San Francisco — Parasound launched a new home CD player that uses a CD-ROM drive, internal Linux-based computer and proprietary software to deliver a “nearly bit-perfect data stream,” the company announced.
The $4,500-suggested Halo CD 1, which is shipping, “demonstrates that CDs can sound significantly better than anyone has imagined possible," said president Richard Schram. "The full potential of the 16-bit CD format is realized for the first time in the CD 1," he contended.
The player’s CD-ROM drive runs at four times the speed of a conventional CD player drive to read every part of a CD as many times as needed to significantly reduce read errors and thus reduce the need for error-concealment processing that yields negative audio effects, the company said. “This sophisticated process almost always results in error-free data,” the company contended. “When interpolation techniques are needed, they are confined to [a] single small bad fragment [sample], thereby minimizing their negative sonic side-effects.”

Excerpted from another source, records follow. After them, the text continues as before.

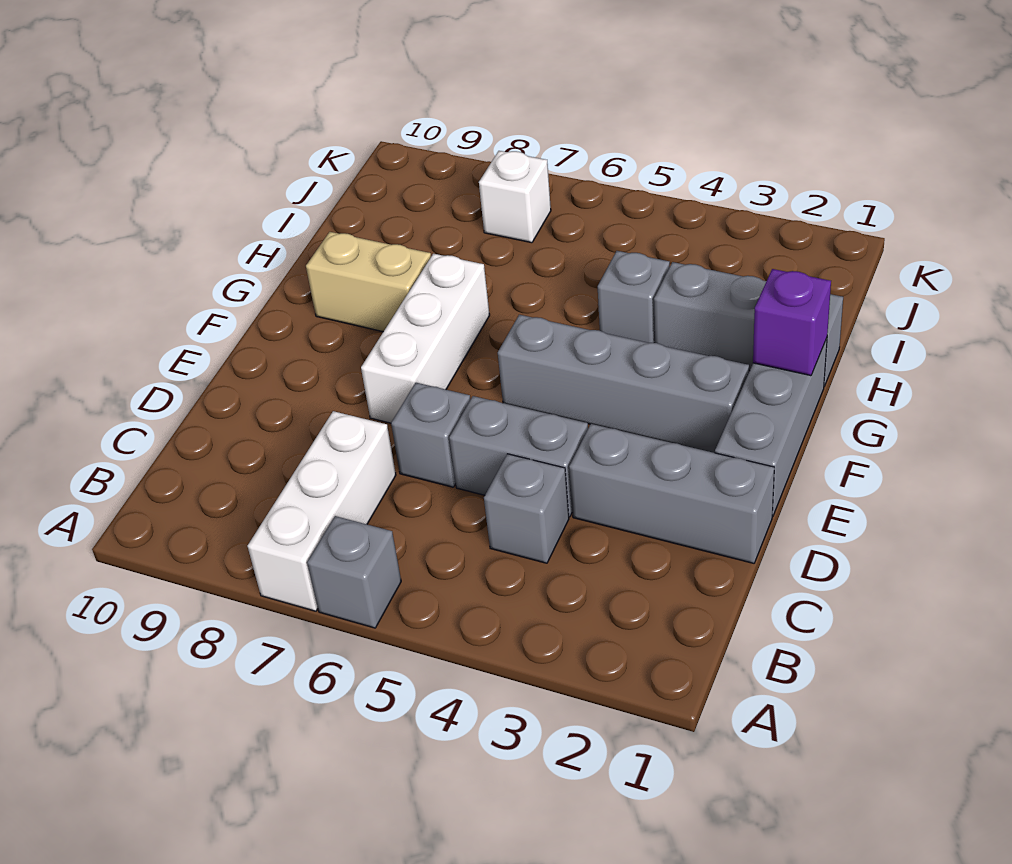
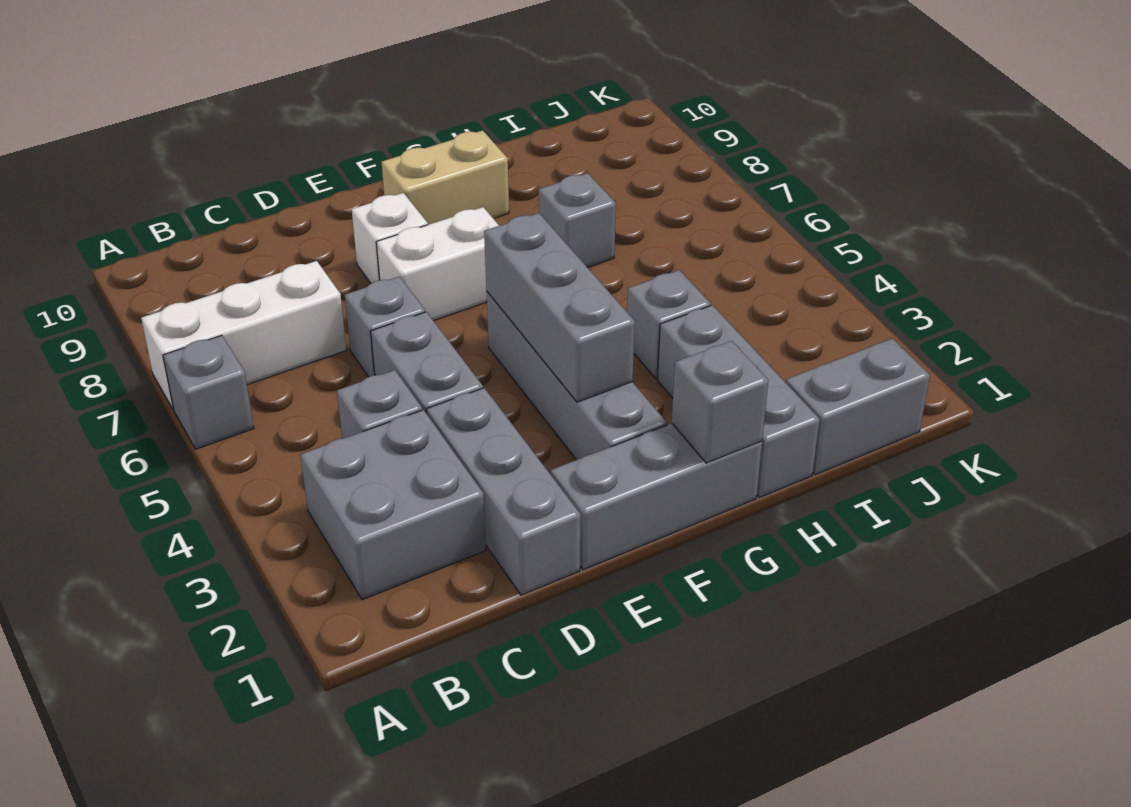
none -> grey 2x2 brick [300,410,486,600]
white 1x3 brick [361,254,490,423] -> white 1x2 brick [376,207,499,321]
none -> grey 1x3 brick [484,213,635,402]
purple 1x1 brick [753,269,831,376] -> grey 1x1 brick [672,341,768,463]
tan 1x2 brick [306,232,431,332] -> tan 1x2 brick turned to [382,130,509,225]
none -> grey 1x1 brick [539,173,616,268]
none -> grey 1x2 brick [786,339,930,475]
white 1x1 brick [479,151,551,243] -> white 1x1 brick moved to [352,193,428,283]

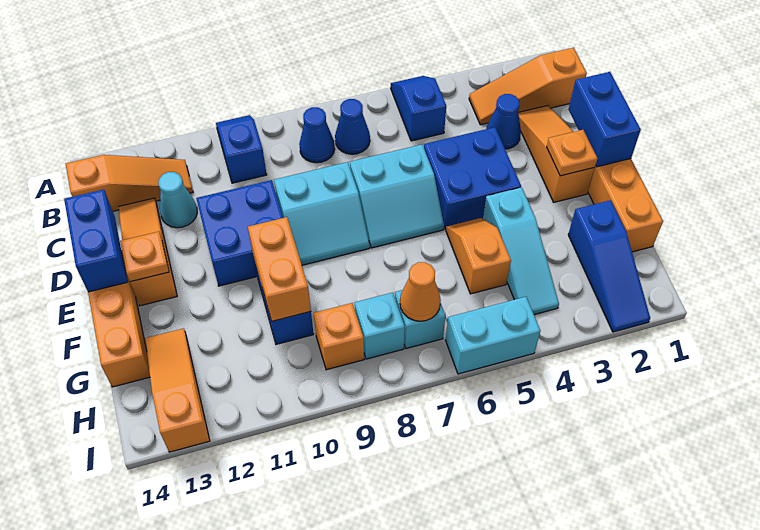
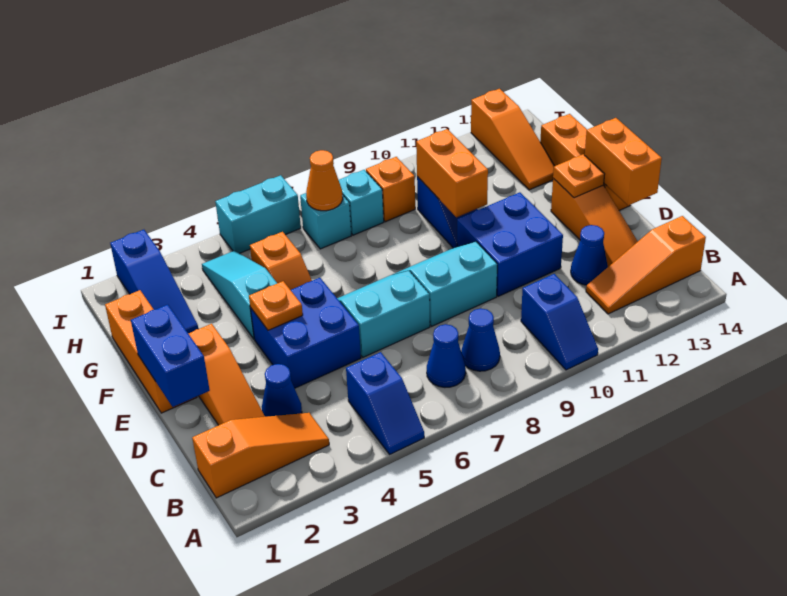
cyan 1x1 cone [158,172,197,228] -> blue 1x1 cone [571,225,608,285]
blue 1x2 brick [64,189,128,292] -> orange 1x2 brick [585,118,662,206]
orange 1x1 plate [547,130,597,176] -> orange 1x1 plate moved to [249,281,303,330]
blue 1x3 slope [568,200,650,332] -> blue 1x3 slope turned to [110,230,198,333]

The player accumulates all of the data read by the drive in a memory buffer for data-error analysis and processing performed by an onboard Intel ITX computer, which runs the Linux operating system kernel and proprietary software from Denmark-based Holm Acoustics. Details of the technology can be found at Parasound’s website.
Standard CD players, in contrast, do not read disc data nearly as quickly, transferring data to a DAC as soon as it is read from a disc. As a result, “they don't have time to accumulate enough data in a buffer so that it can be analyzed and processed,” the company said.
Like other Halo-series products, the Halo CD 1 features an aluminum chassis with extensive shielding for electrical and mechanical isolation. It also features three separate power supplies for the analog and digital circuits. The outputs use balanced XLR connectors, gold-plated RCA outputs, and S/PDIF Digital audio outputs via 75-ohm BNC, coaxial and optical connections.
A Discrete OpAmp selector lets users listen to the analog outputs directly from the low-noise National LME49990 op-amps or through discrete transistor-output stages to subtly changes the sonic character of the CD 1.
The player, already available in silver or black finishes, will be displayed at International CES.